Review: Hiroshima Immigrants book
Hiroshima Immigrants in Canada, 1891 – 1941
by Michiko Midge Ayukawa
UBC Press, 2008
review by Jacob Derksen
Anyone who has ever endured a post-secondary history class has likely come away wondering why the majority of academic historians feel the need to take an otherwise interesting topic and make it tedious and insufferable. In Hiroshima Immigrants in Canada, 1891 – 1941, Midge Ayukawa—no stranger to academia—has done us a great service by rescuing history from the pedants and making it both immediate and relevant.
From the opening pages, one is left with a strong impression of the hard work that the early Japanese immigrants engaged in.
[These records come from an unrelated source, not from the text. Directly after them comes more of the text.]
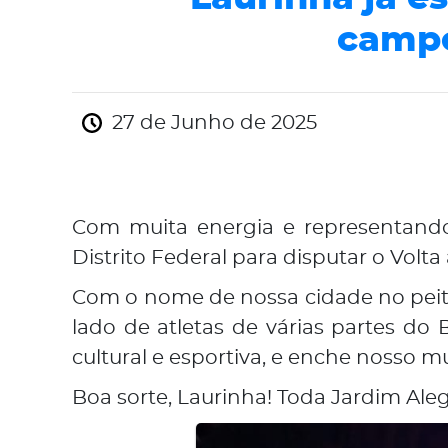
campe
27 de Junho de 2025
Com muita energia e representando 
Distrito Federal para disputar o V
Com o nome de nossa cidade no peito
lado de atletas de várias partes do
cultural e esportiva, e enche nosso m
Boa sorte, Laurinha! Toda Jardim Aleg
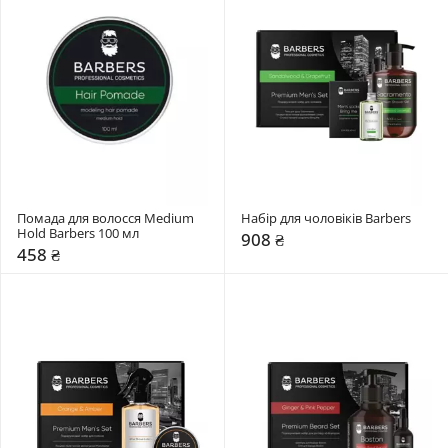
Помада для волосся Medium 
Набір для чоловіків Barbers
Hold Barbers 100 мл
908 ₴
458 ₴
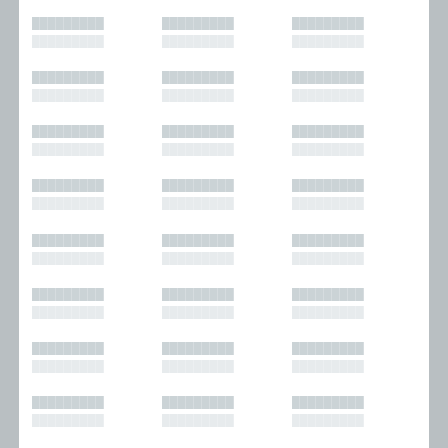
█████████
█████████
█████████
█████████
█████████
█████████
█████████
█████████
█████████
█████████
█████████
█████████
█████████
█████████
█████████
█████████
█████████
█████████
█████████
█████████
█████████
█████████
█████████
█████████
█████████
█████████
█████████
█████████
█████████
█████████
█████████
█████████
█████████
█████████
█████████
█████████
█████████
█████████
█████████
█████████
█████████
█████████
█████████
█████████
█████████
█████████
█████████
█████████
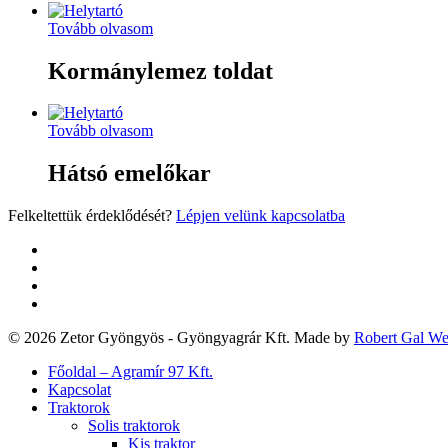
Tovább olvasom
Kormánylemez toldat
Tovább olvasom
Hátsó emelőkar
Felkeltettük érdeklődését?
Lépjen velünk kapcsolatba
twitter
facebook
google-
plus
yelp
© 2026 Zetor Gyöngyös - Gyöngyagrár Kft. Made by
Robert Gal W
Close
Főoldal – Agramír 97 Kft.
Menu
Kapcsolat
Traktorok
Solis traktorok
Kis traktor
Initially, of course, many of the first arrivals were young men seeking to escape the poverty of rural Meiji-era Japan. They toiled in lumber camps, saw mills, and on fishing boats. Later on they would lease or purchase farms, clearing land for tilling and planting as they cleared social and economic hurdles with their picture brides beside them working equally hard.
Life for the Nisei was no picnic either, many of whom —caught between two cultures—found it difficult to relax outside their own groups. Levels of acculturation would vary from family to family but Japanese language schools, as can be imagined, played a key role in the lives of the vast majority of early Nisei children.
Despite what she refers to as the “frustrating” lack of primary material, in Hiroshima Immigrants Midge has crafted an intimate portrayal not only of the lives of early immigrants from Hiroshima area, but of many of the early Japanese immigrants to North America as well. Set primarily in the West Coast of BC, Midge paints a very vivid portrait of the social milieu of the day, of the Issei and Nissei interaction therein, and above all, the strength of community.
I’ve long maintained that, while one can not judge a book by its cover, one can judge a book by its footnotes and bibliography. As I’ve just learned, one can also judge a book by how accessible it is. Hiroshima Immigrants is not only rigorously researched, attested to by the 32 pages of footnotes and an extensive bibliography and personal interviews, it is engaging as well. Undoubtedly it will prove for many to be as inspirational as it is informative.
Jacob Derksen is a self-described incorrigible information junkie with a keen interest in issues relating to language, culture, and history. He is a founding member of Uminari Taiko in Victoria.